The bipartisan “super committee” selected by Congress to break last summer’s gridlock on the nation’s deficit spending seem hopelessly deadlocked in their individual positions. There is no consensus among them to invite the president to intervene since none of them are on record envisioning his influence as relevant.
The campaign dollars grow thinner as these problems fester and grow. The small donors of his first campaign now sit on the sidelines and watch the parade go by. Many have little or no money to give as many have lost their job or fear they will soon. Ten dollars is now seen as disposable income that now must pay next month’s rent.
The polls continue to show a rapid decline into the low forties or high thirties. What began last spring as a lively and competitive re-election race is turning into a “anyone but Obama” political funeral.

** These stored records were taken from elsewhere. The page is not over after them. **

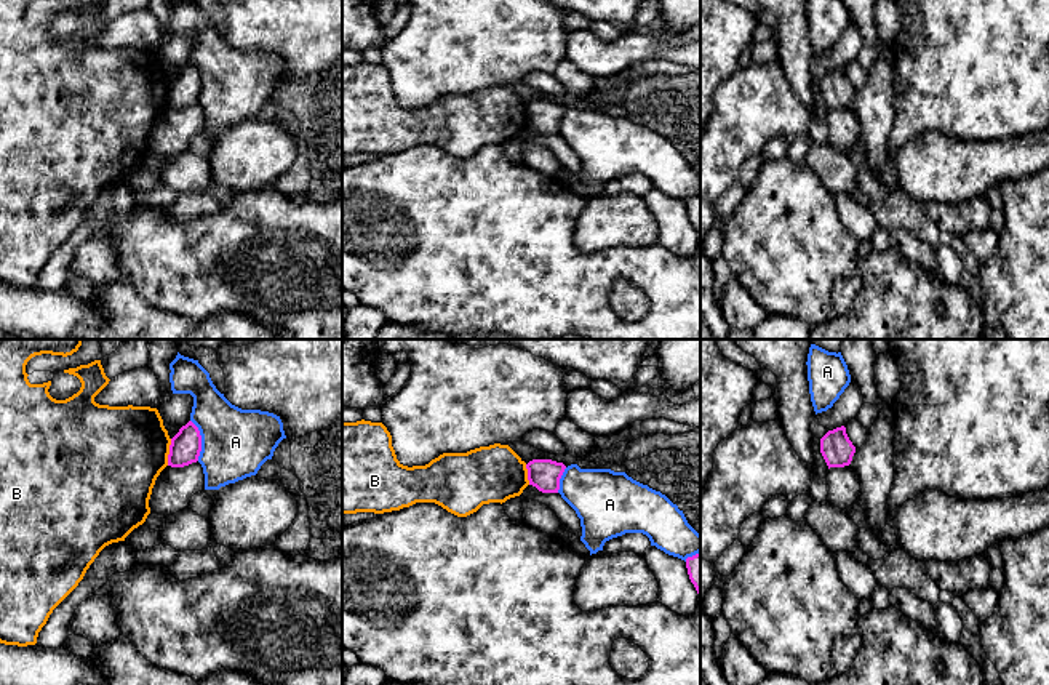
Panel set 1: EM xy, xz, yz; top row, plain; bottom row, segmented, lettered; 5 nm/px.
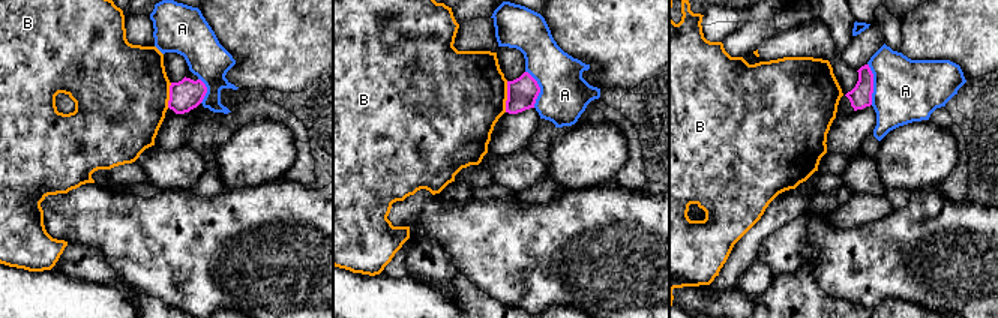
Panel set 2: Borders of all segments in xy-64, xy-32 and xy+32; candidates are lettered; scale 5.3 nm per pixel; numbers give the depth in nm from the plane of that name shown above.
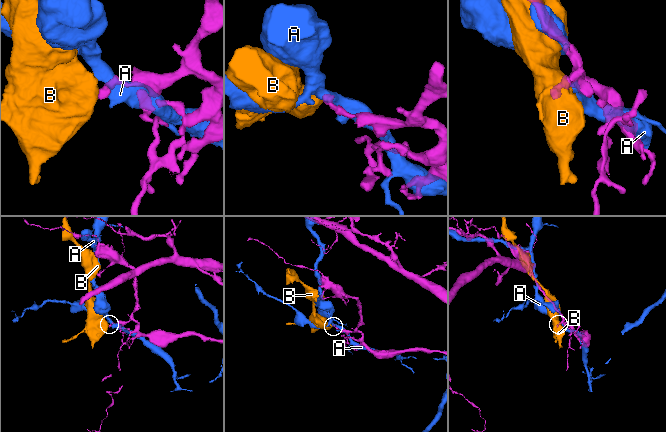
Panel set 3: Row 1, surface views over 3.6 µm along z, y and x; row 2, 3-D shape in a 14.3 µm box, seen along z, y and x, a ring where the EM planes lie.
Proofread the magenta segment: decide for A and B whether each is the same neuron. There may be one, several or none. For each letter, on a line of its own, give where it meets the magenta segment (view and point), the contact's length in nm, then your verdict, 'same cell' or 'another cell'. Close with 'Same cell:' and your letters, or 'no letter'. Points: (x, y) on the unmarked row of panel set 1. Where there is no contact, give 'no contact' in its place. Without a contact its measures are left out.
A: meets magenta in xy at (200, 82); contact 220 nm long; another cell
B: meets magenta in xy at (170, 93); contact 140 nm long; another cell
Same cell: no letter

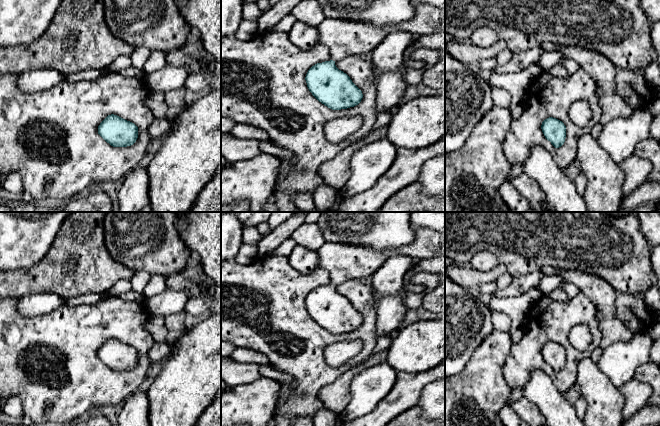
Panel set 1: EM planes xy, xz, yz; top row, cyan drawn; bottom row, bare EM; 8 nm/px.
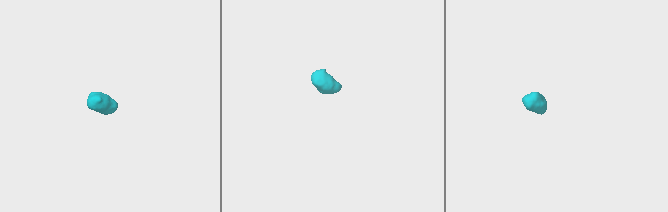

What were key factors in the president’s 2008 victory, the African-Americans (95 percent of their vote), Hispanic and Jewish voters now need extraordinary presidential attention. These voting blocs should be traditional slam dunk supporters at this stage of his re-election bid. A special Chicago staff has been organized to whip up their enthusiasm taking away valuable manpower for more crucial areas of the electorate. .
African-Americans have been the most surprising problem. They strongly feel Obama has ignored them. That perception can be seen in the extraordinarily high unemployment numbers of blacks compared to other ethnic groups. His speech the other day urging them to “stop complaining, take off their slippers …,” did little to silence their frustrations as his most ardent supporters.
Now Obama has called for a new jobs bill in the wake of the stimulus-driven, government guaranteed loan of the now bankrupted Solyndra Solar Panels. As the FBI and other federal agencies investigate the loss of over $525 million taxpayer dollars in a government boondoggle, supported by the Energy Department and the White House, the president wants an additional $450 million for “job creation.”
Wasn’t that what the $850 billion first stimulus was supposed to do?
The understandable skepticism of Congress and Obama’s three-year track record of ever-growing deficits make passage of the bill unlikely. In fact, two weeks after his special session of Congress speech, the bill has yet to be officially filed in Washington. No one is quite sure where he plans to get the money aside from his murky threats to make the rich “pay their fair share.”
An increasingly desperate commander-in-chief is now resorting to a familiar theme of taxing the richest Americans among us. A tried and true tactic used since the French Revolution to rally less fortunate Americans while removing personal blame for a stagnant economy. Create a common enemy that can be held responsible for the last three years of record unemployment and job losses.
Obama’s biggest nightmare is now the once adoring media. They are now showing evidence of disillusion and “Obama burnout” through tougher editorials and detailed pieces on White House policy. Even his most ardent supporters are now beginning to recognize what a one-term Obama presidency will mean to the cause they cherish above anything else – liberalism.
Times are tough for President Obama. By all indications economic indicators, unemployment will remain sky high and the economy is unlikely to rebound significantly by November, 2012. Unlike Bill Clinton, who suffered major losses in the 1994 midterm elections, he was politically astute enough to move to the center. It appears this president is more concerned with reviving his failed ideology than being re-elected.
The hour grows late for any miracles.